» **What to produce**: Turn the rows from the line with "Q: How many red squash cubes are visible?" through the line with "Count of teal", both included, into a numbered list, leaving out blank lines and the pictures.

» **Provided entries**:

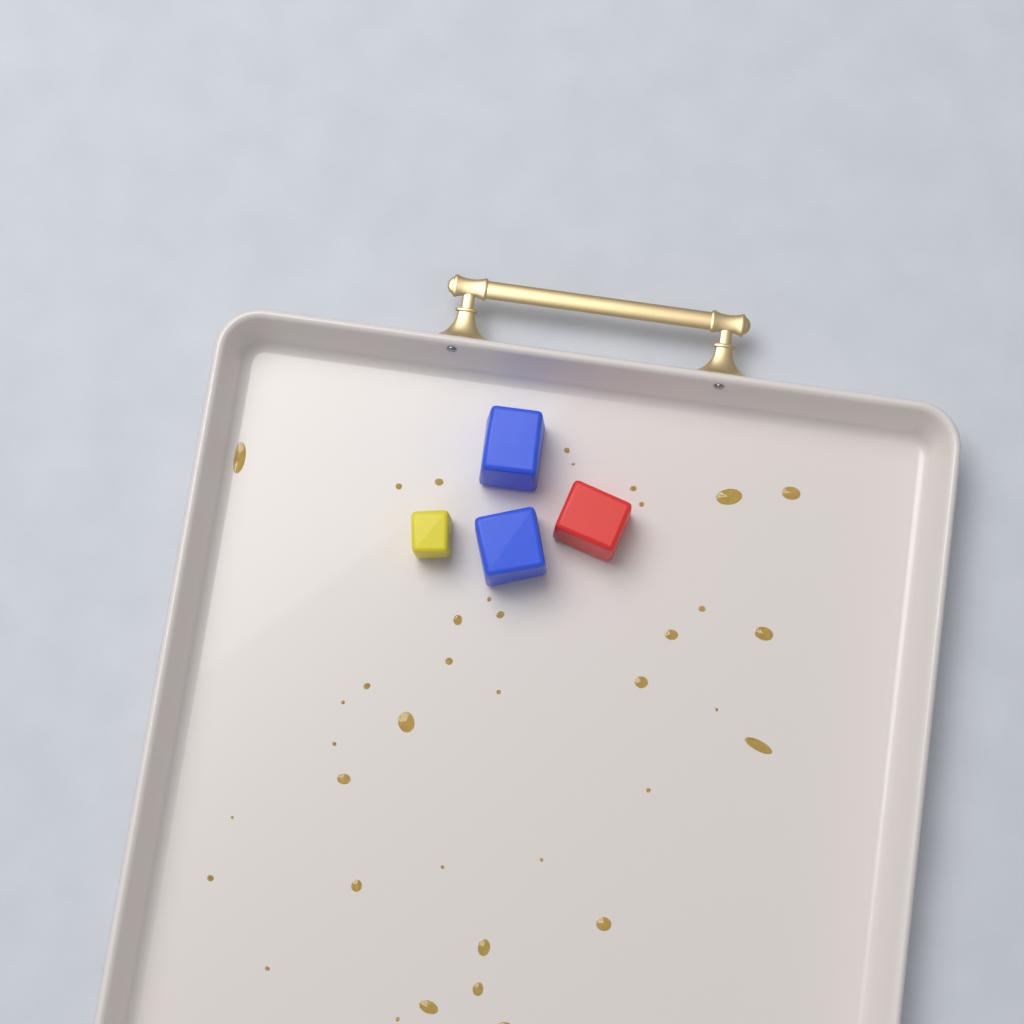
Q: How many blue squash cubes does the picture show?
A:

* * *

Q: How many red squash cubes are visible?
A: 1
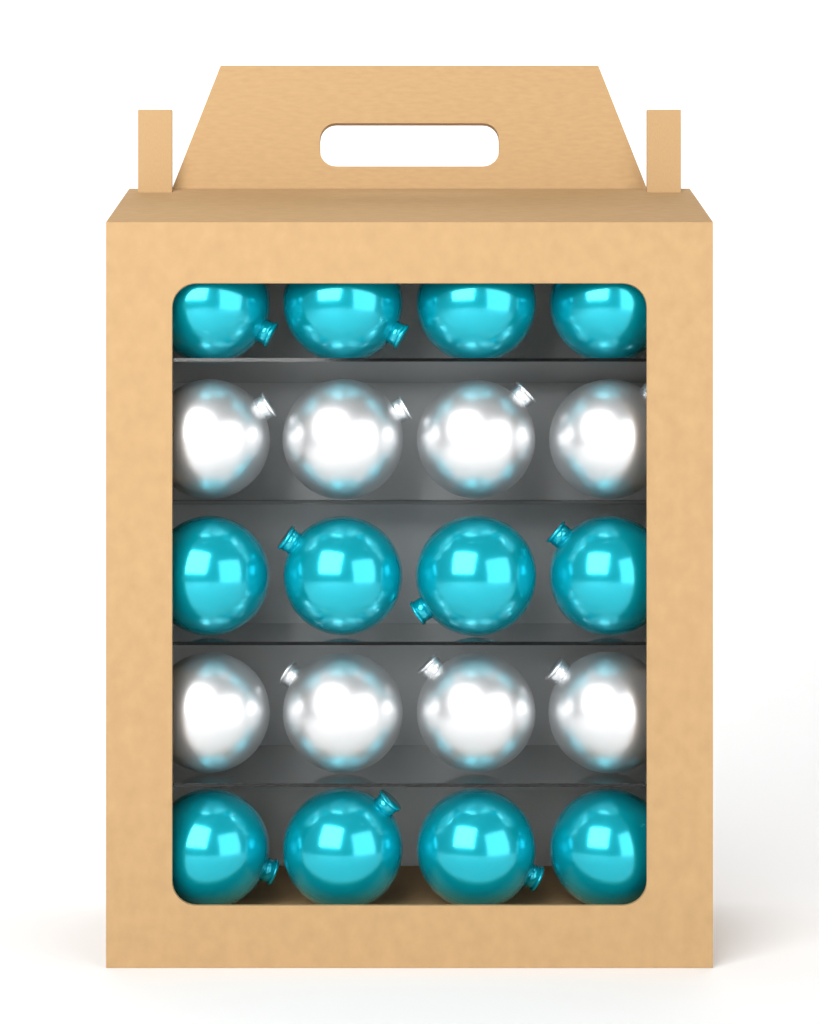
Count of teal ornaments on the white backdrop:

» **Solution below**:
1. Q: How many red squash cubes are visible?
2. A: 1
3. Count of teal ornaments on the white backdrop:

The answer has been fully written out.